|Type||Global union federation|
|Purpose||Press freedom, journalists' rights|
|600 000, from 187 organisations in about 140 countries|
|English, French, Spanish|
The International Federation of Journalists (IFJ) is a global union federation of journalists' trade unions--the largest in the world. It represents more than 600 000 media workers from 187 organisations in 146 countries.
The IFJ is an associate member of UNESCO and has represented journalists at the United Nations since 1953 (UN/ILO). It works with the International Trade Union Confederation (ITUC) and the Trade Union Advisory Committee to the OECD.
Upon request, the IFJ delivers the International Press Card to members of its affiliated organisations, the only press pass endorsed by national journalists' organisations in more than 130 countries.
The International Federation of Journalists was founded in 1926 in Paris, on the initiative of the French Syndicat national des journalistes (SNJ). At the time, it represented about 25 000 media workers from about twenty countries and had its headquarters in Paris. Its first President was the French reporter Georges Bourdon.
With the occupation of France by Nazi Germany, the Second World War put an end to the IFJ's activities in Paris. A few union then decided to form in London the International Federation of Journalists of the Allies or free countries (IFJAFC), whose first Congress took place in 1941. IFJAFC dissolved in 1946, once the war over, becoming the International Organisation of Journalists (IOJ).
As a result of the Cold War, the International Federation of Journalists was relaunched in 1952 at a World Congress in Brussels attended by 49 delegates. It will be competed by the IOJ, based in Prague and composed mainly of national journalists' unions from Central and Eastern Europe and developing countries, until the 1990s.
At IFJ Second World Congress in Bordeaux in 1954, delegates representing more than 43 000 media workers from 21 unions in 18 countries adopted the IFJ Declaration of Principles on the Conduct of Journalists, the first widely recognised text on journalistic ethics.
The gradual disappearance of the IOJ in the 1990s gave a new impetus to the IFJ, with the membership of national trade unions from non-aligned states or from the former Soviet bloc. At the same time, IFJ encouraged the regionalisation of its activities and regional offices appeared in Africa, Asia-Pacific, Latin America and Europe.

Stored entries:
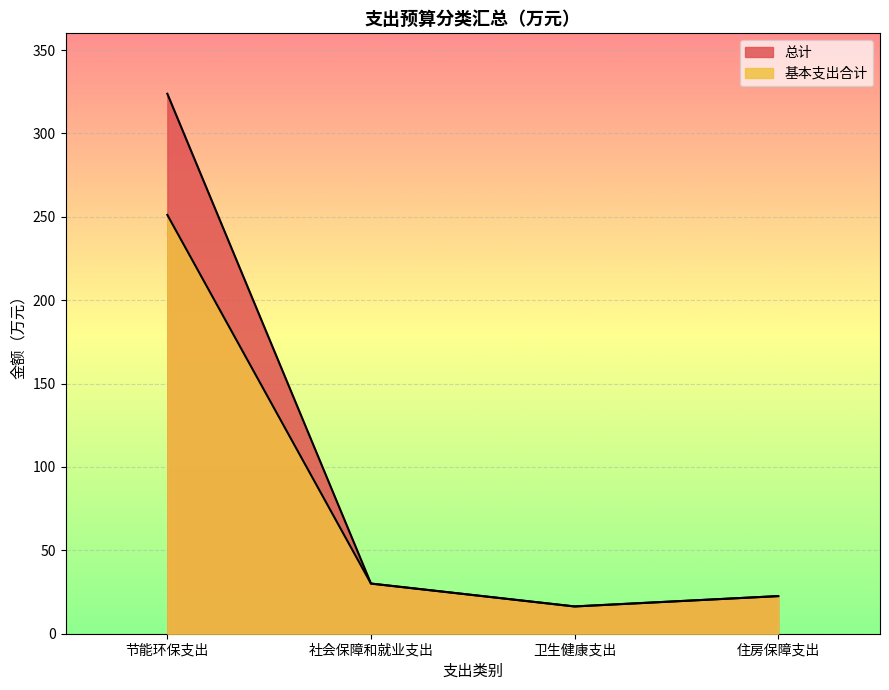

What is the lowest value of the 基本支出合计 series?

16.4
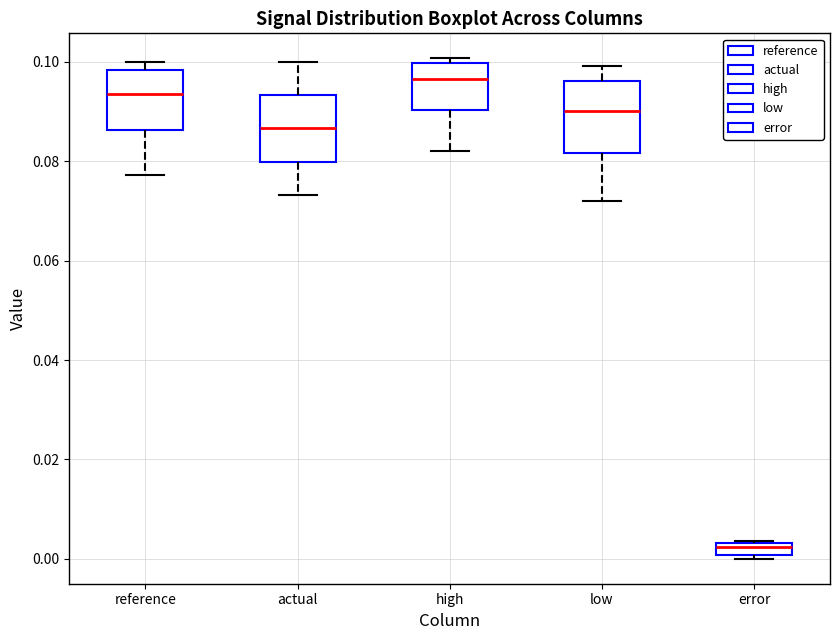

Which box has the lowest median line?

error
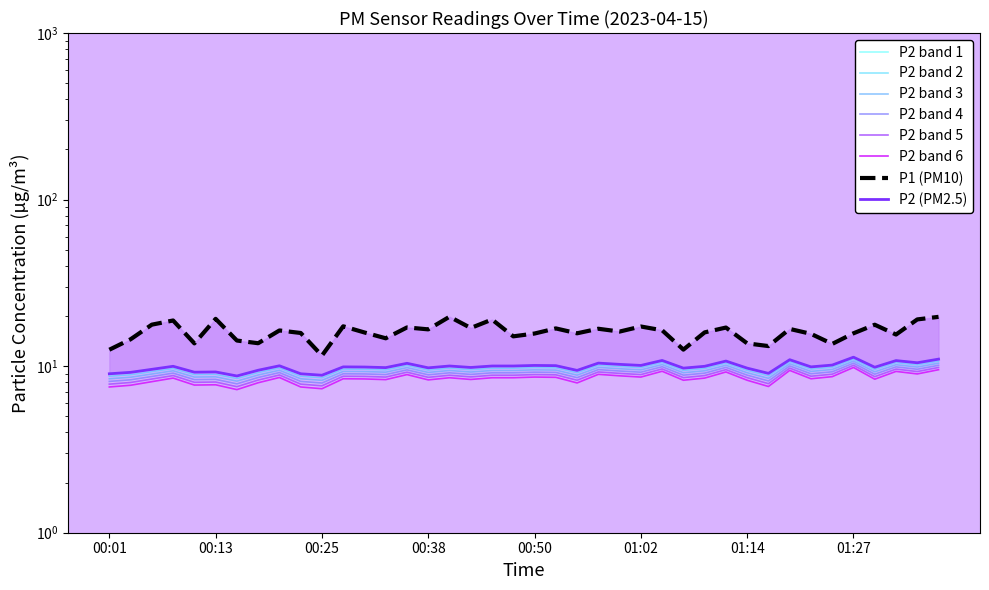

Rank the series by their maximum value, from lowest to highest.

P2, P1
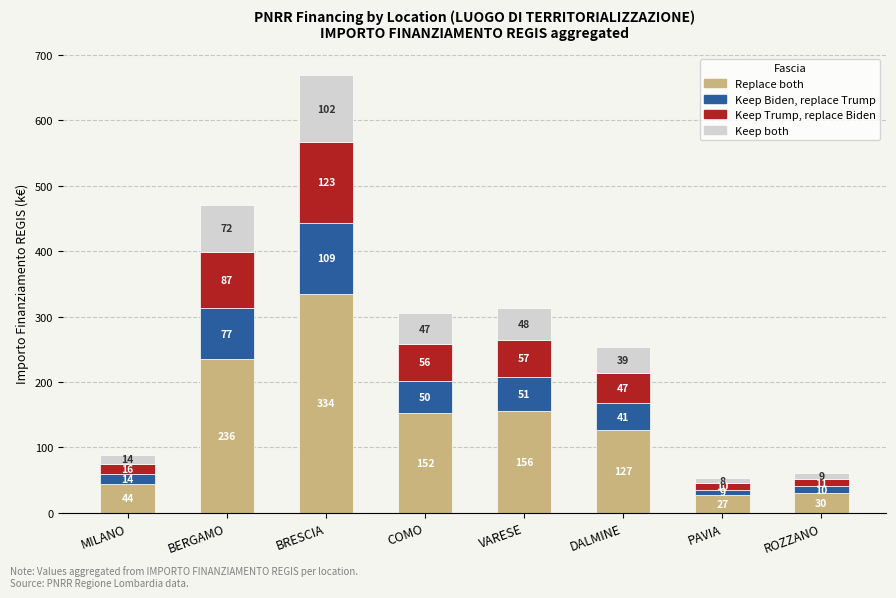

Where does the Keep both series first go above 46?

BERGAMO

*WHAT TO DO*:
**A.** Repeat the rows of the stored entries from the line containing "Which box has the lowest median line?" through the end of the stored entries, both ends included, and leave the pictures out.
**B.** Go on with the text about the International Federation of Journalists from the point where it stops.

*RESPONSES IN ORDER*:
**A.**
Which box has the lowest median line?

error

Rank the series by their maximum value, from lowest to highest.

P2, P1

Where does the Keep both series first go above 46?

BERGAMO

**B.**
In 2019, IFJ 30th World Congress took place for the first time in Africa and in an Arab Country, in Tunis, Tunisia. The Congress proved historical also because the 300 delegates from more than 100 countries adopted the Global Charter of Ethics for Journalists, which reinforced the ethical standards laid down by the 1954 IFJ Declaration of Principles on the Conduct of Journalists.
The International Federation of Journalists supports and organises union of journalists' activities in defending their rights and press freedom worldwide.
It fights for the improvement of journalists' working conditions and rights: freedom of expression, fair remuneration, stable employment and decent pay, gender equality and the fight against all forms of discrimination, copyright protection, freedom of association, safety.... In this regard, it campaigns for the adoption of standards aimed at protecting the journalists' rights and strengthening collective agreements.
Freelance journalists' rights are a priority concern for the IFJ, which encourages its affiliates to integrate them in their structures.
The Federation promotes equality between women and men journalists in editorial offices and the workplace, in trade unions and in the content of information.
IFJ Gender Council was founded in 2001 and is composed of representatives of organisations affiliated to the IFJ. It is an advisory body that sets the organisation's priorities in terms of gender equality and LGBTI representation.
The IFJ's objectives for achieving equality include: equal pay, women's access to positions of responsibility in both the media and trade unions, conciliation of private and professional life, combating all forms of harassment, discrimination and violence against women journalists, balanced and unbiased representation of women and men in information content and at all levels of the media industry.
Since 1990, the IFJ has published an annual report (the "Killed list") which documents cases of journalists and media staff killed during the course of each year. It uses the information to campaign for greater safety for journalists, particularly local and freelance reporters and support staff who lack the resources to protect themselves in conflict zones. The annual reports are archived on the website.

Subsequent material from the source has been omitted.